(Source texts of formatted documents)

== == ==

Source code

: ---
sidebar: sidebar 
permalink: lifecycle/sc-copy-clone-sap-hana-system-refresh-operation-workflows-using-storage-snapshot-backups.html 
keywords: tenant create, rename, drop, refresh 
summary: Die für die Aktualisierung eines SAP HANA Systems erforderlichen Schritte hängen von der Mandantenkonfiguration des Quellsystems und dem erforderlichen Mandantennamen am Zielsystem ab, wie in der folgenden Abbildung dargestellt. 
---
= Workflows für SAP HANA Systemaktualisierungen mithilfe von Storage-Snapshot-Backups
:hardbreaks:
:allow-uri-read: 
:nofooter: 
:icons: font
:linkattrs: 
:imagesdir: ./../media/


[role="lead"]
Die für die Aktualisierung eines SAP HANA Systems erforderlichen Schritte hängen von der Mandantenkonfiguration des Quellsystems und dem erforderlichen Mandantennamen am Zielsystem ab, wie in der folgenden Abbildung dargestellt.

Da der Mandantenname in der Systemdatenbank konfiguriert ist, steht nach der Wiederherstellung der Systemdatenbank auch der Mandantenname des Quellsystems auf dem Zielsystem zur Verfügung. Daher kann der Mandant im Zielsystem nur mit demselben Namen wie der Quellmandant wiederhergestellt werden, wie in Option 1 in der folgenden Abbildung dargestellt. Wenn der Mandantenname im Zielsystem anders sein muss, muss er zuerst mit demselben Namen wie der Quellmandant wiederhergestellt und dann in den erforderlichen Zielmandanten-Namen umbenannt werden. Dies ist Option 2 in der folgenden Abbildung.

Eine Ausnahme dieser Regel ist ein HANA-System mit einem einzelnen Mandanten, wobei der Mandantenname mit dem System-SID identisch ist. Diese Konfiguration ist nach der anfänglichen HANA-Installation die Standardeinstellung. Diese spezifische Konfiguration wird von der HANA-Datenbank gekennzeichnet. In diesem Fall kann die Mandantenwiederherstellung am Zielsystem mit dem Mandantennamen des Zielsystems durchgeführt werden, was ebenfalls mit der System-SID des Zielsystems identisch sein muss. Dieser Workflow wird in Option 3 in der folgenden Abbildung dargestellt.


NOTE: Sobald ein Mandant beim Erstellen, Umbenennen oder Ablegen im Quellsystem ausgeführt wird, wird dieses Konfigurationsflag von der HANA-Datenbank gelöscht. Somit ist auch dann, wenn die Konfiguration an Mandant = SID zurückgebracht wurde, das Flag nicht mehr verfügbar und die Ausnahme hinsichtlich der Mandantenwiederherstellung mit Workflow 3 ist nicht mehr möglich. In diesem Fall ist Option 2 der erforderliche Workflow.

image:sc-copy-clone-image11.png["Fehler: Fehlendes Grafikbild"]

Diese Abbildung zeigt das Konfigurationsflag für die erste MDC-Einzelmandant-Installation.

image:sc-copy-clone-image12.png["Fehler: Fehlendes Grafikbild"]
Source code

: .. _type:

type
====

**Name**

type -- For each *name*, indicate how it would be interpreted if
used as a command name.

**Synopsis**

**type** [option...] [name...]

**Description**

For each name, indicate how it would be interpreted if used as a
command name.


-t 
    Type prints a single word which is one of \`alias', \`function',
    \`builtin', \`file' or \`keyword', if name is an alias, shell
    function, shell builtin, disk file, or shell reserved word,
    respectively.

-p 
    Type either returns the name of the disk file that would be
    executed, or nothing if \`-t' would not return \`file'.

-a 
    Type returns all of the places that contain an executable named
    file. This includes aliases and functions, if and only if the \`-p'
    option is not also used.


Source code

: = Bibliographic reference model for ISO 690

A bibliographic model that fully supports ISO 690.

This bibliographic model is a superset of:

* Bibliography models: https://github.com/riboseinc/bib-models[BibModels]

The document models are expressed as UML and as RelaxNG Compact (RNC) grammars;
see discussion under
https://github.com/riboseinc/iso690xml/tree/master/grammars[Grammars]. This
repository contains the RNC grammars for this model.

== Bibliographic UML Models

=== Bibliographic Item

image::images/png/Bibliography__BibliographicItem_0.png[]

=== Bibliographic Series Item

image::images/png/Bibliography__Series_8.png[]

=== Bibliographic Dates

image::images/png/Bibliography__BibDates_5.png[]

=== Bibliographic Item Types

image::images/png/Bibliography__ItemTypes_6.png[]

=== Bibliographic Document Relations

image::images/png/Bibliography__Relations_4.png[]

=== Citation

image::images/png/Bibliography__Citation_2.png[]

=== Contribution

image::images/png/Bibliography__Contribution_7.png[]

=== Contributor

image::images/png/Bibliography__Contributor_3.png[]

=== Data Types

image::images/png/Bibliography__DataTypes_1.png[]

== == ==

> Task requirements
Look for the string "Quellsystems" in the records, and copy every line where it is found.

> Output below
summary: Die für die Aktualisierung eines SAP HANA Systems erforderlichen Schritte hängen von der Mandantenkonfiguration des Quellsystems und dem erforderlichen Mandantennamen am Zielsystem ab, wie in der folgenden Abbildung dargestellt. 
Die für die Aktualisierung eines SAP HANA Systems erforderlichen Schritte hängen von der Mandantenkonfiguration des Quellsystems und dem erforderlichen Mandantennamen am Zielsystem ab, wie in der folgenden Abbildung dargestellt.
Da der Mandantenname in der Systemdatenbank konfiguriert ist, steht nach der Wiederherstellung der Systemdatenbank auch der Mandantenname des Quellsystems auf dem Zielsystem zur Verfügung. Daher kann der Mandant im Zielsystem nur mit demselben Namen wie der Quellmandant wiederhergestellt werden, wie in Option 1 in der folgenden Abbildung dargestellt. Wenn der Mandantenname im Zielsystem anders sein muss, muss er zuerst mit demselben Namen wie der Quellmandant wiederhergestellt und dann in den erforderlichen Zielmandanten-Namen umbenannt werden. Dies ist Option 2 in der folgenden Abbildung.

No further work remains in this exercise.